Independent Investigation of Military Abuses Needed
by TChris
Can we trust the Pentagon to investigate itself? In addition to criminal investigations of specific abuse allegations, the military has opened six broader investigations into the treatment of prisoners. But by charging each investigation with a narrow and specific task, the Pentagon assures itself that no investigation is likely to follow the evidence very far up the chain of command.
None of the investigations has been assigned to look specifically at higher-ups at the Pentagon, or at leadership in Central Command, which has responsibility for Iraq. Even the investigation most eagerly anticipated by Congress, Maj. Gen. George Fay's look at military interrogators, is expected to stop well short of determining if any responsibility lies with top generals or Pentagon policy-makers, because Fay's probe is designed to focus on the role of military intelligence at the prison.
Only an independent investigation can reach to the top of the Pentagon.
"No one who is a uniformed officer is going to have the authority to get into [questioning] Rumsfeld" or his top deputies, said Scott Silliman, a military justice expert and law professor at Duke University. "The only way you're going to crack that nut is to have either the statutorily independent [Pentagon] inspector general take a look at it, or Congress."

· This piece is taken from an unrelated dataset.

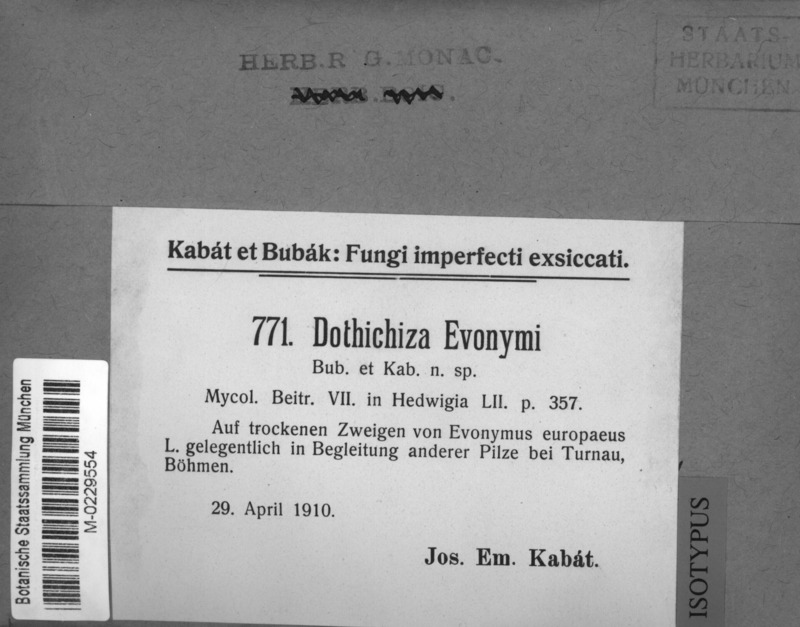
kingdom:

Donald Rumsfeld undoubtedly hoped to preempt an independent investigation by appointing a panel, headed by former defense secretary James Schlesinger, to review the military's detention operations and decide whether further inquiries are warranted. But the panel, hand-picked by Rumsfeld, is hardly independent, as evidenced by remarks made by one of its members, former Republican Congresswoman Tillie Fowler, who insists that Rumsfeld will not be a focus of the panel's investigation.